Jenny, a 44-year-old teacher in Portland, has a similar success story. In fact, she married the man who once dumped her out of nowhere. “It totally devastated me, as I was so sure we were going to end up together,” she tells me, explaining that they’d dated seriously for a year after being friends for six years.
But because they’d been friends for so long, they had a string of weddings to attend the year following their breakup, forcing them to frequently see each other under the most romantic conditions. “It was awful, I couldn’t get rid of him,” she recalls. Finally, at one reception she got up the nerve to approach him at the open bar and made a joke about buying him a drink. “The way he looked at me, I will never forget. He was so over it. It was painful and not terribly attractive, and I quickly fucked off and had fun with my friends,” she tells me. (At the same wedding, she’d meet a “sexy paramedic” who she ended up dating casually the following summer.)
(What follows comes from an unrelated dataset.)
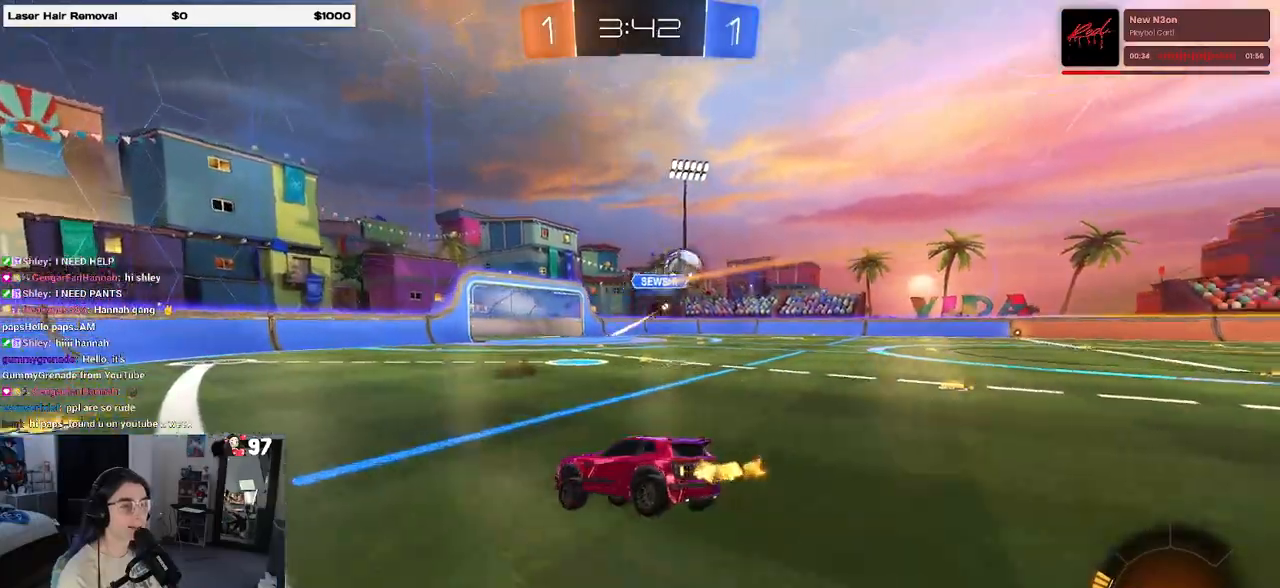
{"buttons": ["R2"], "left_stick": "right", "right_stick": "center", "events": [[83, "left_stick", "right"]]}
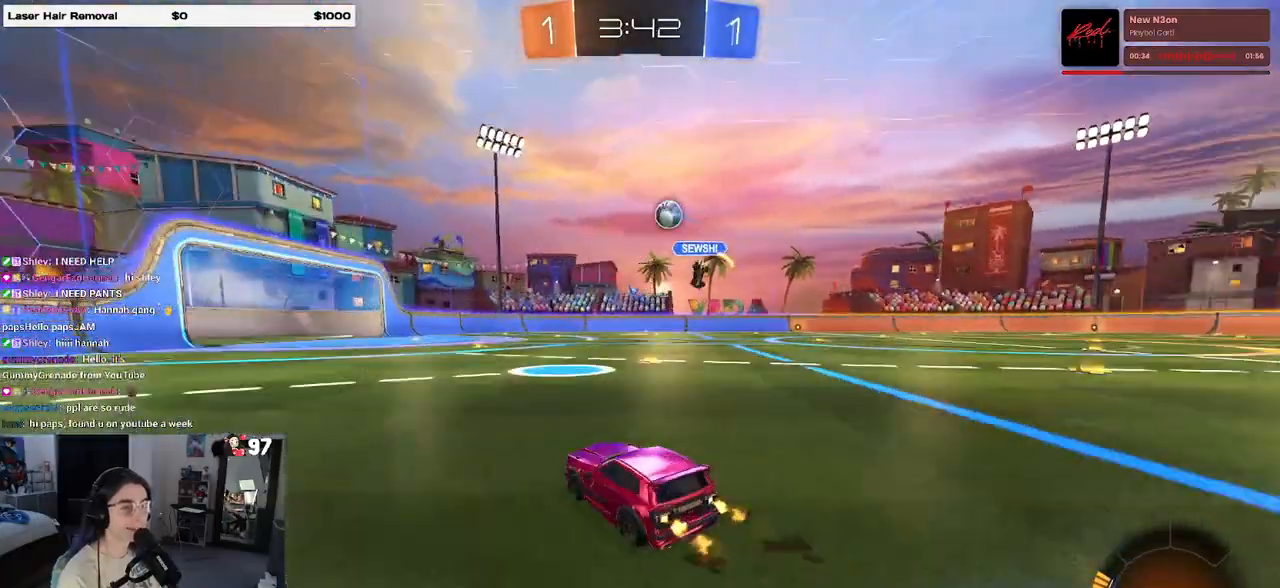
{"buttons": ["CROSS", "R2"], "left_stick": "right", "right_stick": "center", "events": [[233, "left_stick", "center"], [300, "CROSS", "down"], [367, "CROSS", "up"], [367, "left_stick", "up-right"], [433, "CROSS", "down"], [483, "left_stick", "right"]]}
Finally, when they were at another friend’s wedding later that year, her then-ex, now-husband was ready to work things out. “The turning point was when I went over to drop off some glasses for the bachelor party,” she says. “We had a couple of gins and just admitted a ton of imperfections to each other, and a lot of shame we had been carrying around. We both thought that there was no way we were getting back together. I was very much thinking about making sure that our friends would have a good wedding day.”
Still, they had a great time at the wedding and ended up sleeping in the same bed, though nothing happened. “I didn’t trust him,” Jenny tells me. But a few days later, he called and said he was seeing a therapist who had helped him work on his intimacy issues and get to a point where he was ready to commit. “I told him I needed him to say that to my face, which he did,” she continues. “After that, we were done screwing around. By the next summer, we were engaged.”
“The best way to go about getting someone back is by completely letting go of the things you can’t control, and that’s pretty much everything but yourself,” Malaty says, speculating that’s probably what helped Jenny rekindle her romance. “You can only focus on yourself and do some honest self-evaluation.”
Although Jenny and her husband didn’t reunite during a global pandemic, there was similar circumstantial pressure on them because she’s from the U.K. and he’s from the U.S. They wanted to stay engaged longer, but the need for citizenship made that impossible. Jenny admits that nothing about their courtship has been smooth or particularly romantic, but she loves her husband just as much a decade later as she did when he first broke her heart.
Perhaps more surprisingly, she never worried about him dumping her again. “When we were finally back together, everything moved so fast I didn’t have time to worry about that, which, looking back, was probably for the best,” she tells me. “It would’ve been so easy to not get back together, so the fact that we both wanted to try was enough.”
As for everyone else in a similar situation, Jenny suspects her advice — lockdown or otherwise — would be the same she’d give about any relationship: Let go of the fairy tale. “Don’t get me wrong, I love my husband very much,” she says. “But if I got everything from him, we wouldn’t make it.”